June 10, 2013



Restaurant owners, bar managers and patrons in Carroll said a new idea to lower the legal blood-alcohol limit to drive from .08 percent to .05 is bad for business and social drinking.

"We hope it doesn't happen," said Ben Badding, manager at Kerp's Tavern. "People are going to be afraid to go out. People aren't going to want to risk" drinking small amounts of alcohol and driving.

The National Transportation Safety Board reported last month that a driver at .08 percent is twice as likely to get in a crash as one at .05 percent - the limit it recommended state lawmakers to adopt.

"This finding indicates that a major shift in public perception with respect to alcohol impairment is needed," the safety board wrote. "Many people believe that if a driver's (blood-alcohol concentration) is under the legal limit of .08, the driver is safe to drive. In reality, by the time a driver's (concentration) reaches 0.08, his or her fatal crash risk has at least doubled, and some studies indicate it may be many times higher."

Capt. Mark Heino, of the Carroll Police Department, agreed with the board's reasoning.

"I think the science behind lowering the limit is good," Heino said. "There are some studies that pretty definitively show that the lower the alcohol threshold, the safer the highways become."

But some in Carroll think the recommendation to lower the limit goes too far.

"It's a double-edged sword," said Josh Tigges, manager at B&S's 529. "Yes, you want the business, but you don't want anybody to get hurt. You want people to enjoy themselves.

"If you move it from .08 to .05, it might hurt the casual drinker - just getting done with work and want to come in and have one, two beers, just after work to socialize and see people before they go home."

Iowa lawmakers last changed the legal limit to drive in 2003, when it was one of the last states to drop the legal blood-alcohol concentration from .10 percent to .08.

The safety board said the change resulted in up to 15 percent fewer alcohol-related crashes in all states.

Heino said the city police department averages between 50 and 60 drunken-driving arrests each year.

Those who exceed the legal alcohol limit to drive in Iowa can be charged with operating while intoxicated, for which the punishment for a first offense is up to one year in jail, a revoked license and a fine of up to $1,875. Those who are convicted of the crime in Carroll County are most often sentenced to 60 days in jail with 58 of those days suspended.

There has been little legislative feedback on the safety board's proposal from state or federal lawmakers. The last time a limit change was proposed, states were required to adopt the drop from .10 percent to .08 or risk losing federal funding for roads.

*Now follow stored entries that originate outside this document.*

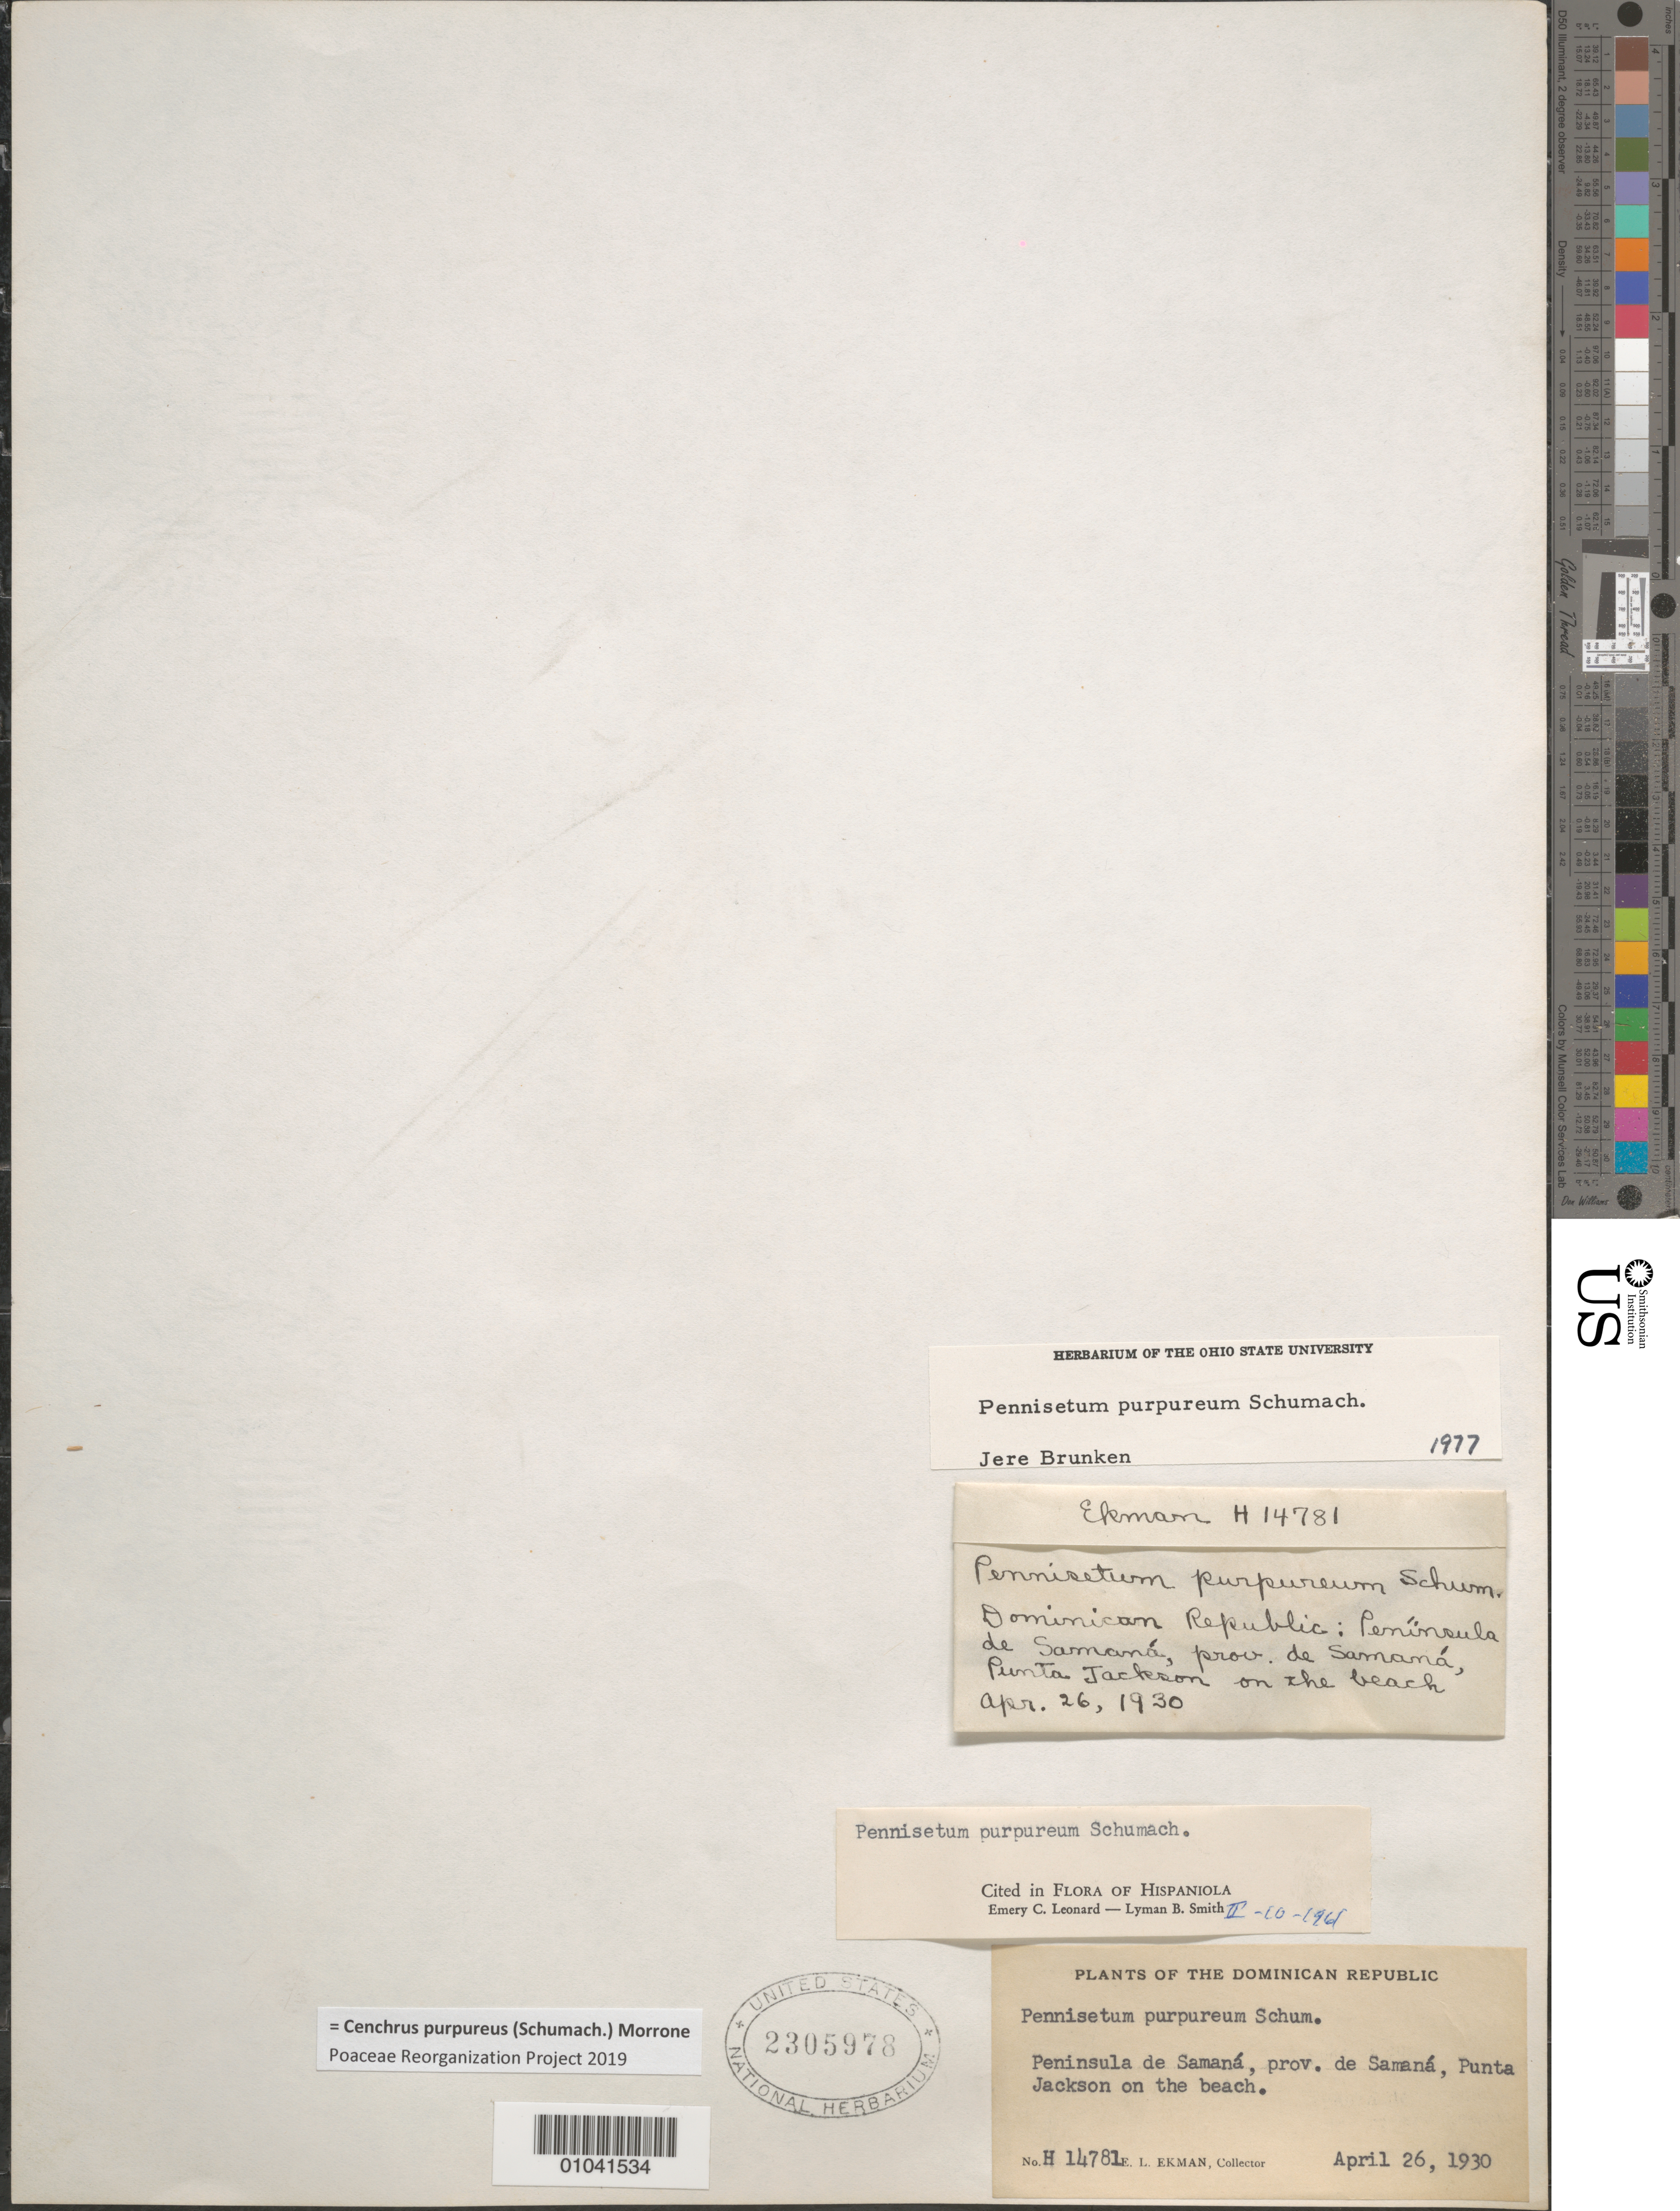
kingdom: Plantae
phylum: Tracheophyta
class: Liliopsida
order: Poales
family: Poaceae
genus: Cenchrus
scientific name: Cenchrus purpureus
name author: (Schumach.) Morrone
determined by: Poaceae Reorganization Project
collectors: E. L. Ekman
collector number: H 14781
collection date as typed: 26 Apr 1930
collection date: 1930-04-26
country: Dominican Republic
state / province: Samaná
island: Hispaniola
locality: Peninsula de Samana, Punta Jackson on the beach.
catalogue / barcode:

Another potential obstacle for restaurant owners and workers if a lower limit is approved is making sure their patrons are within that limit.

"Right now, there are certain things that we look for to basically identify people who we don't want to serve further if they're going to be driving," said John Guinan, owner of the Santa Maria Winery. "We're going to have to find out what the difference is as far as behavior between .05 and .08, but I don't know if short of running a blood test if there's any way for us to do that."

Beyond the problems caused for restaurants, the question remains: will this change reduce the number of drunken-driving incidents?

"The thing is, lowering the limit, I don't know it would help," Tigges said. "I think they'd get more OWIs, but what is the actual limit where you think you're all right to drive?"

Adam Underberg, 37, a general contractor in Carroll who frequents B&S's, said most people are responsible drivers and that the lower limit won't deter those who aren't.

"I don't think it comes down to blood alcohol content," he said. "I think it's down to the person."

Heino doubts the change, if adopted by state lawmakers, would make a big difference in the number of OWI arrests in Carroll each year, but he hopes the discussion pushes drivers to not take chances with alcohol.

"As law-enforcement officers our first interest is public safety, so if we can lower the number of incidents that's fine. We like that," Heino said. "But I think we also recognize that there are some people that might not even reach that threshold that shouldn't be driving. The .05 that's proposed isn't a magic number; it's just a number."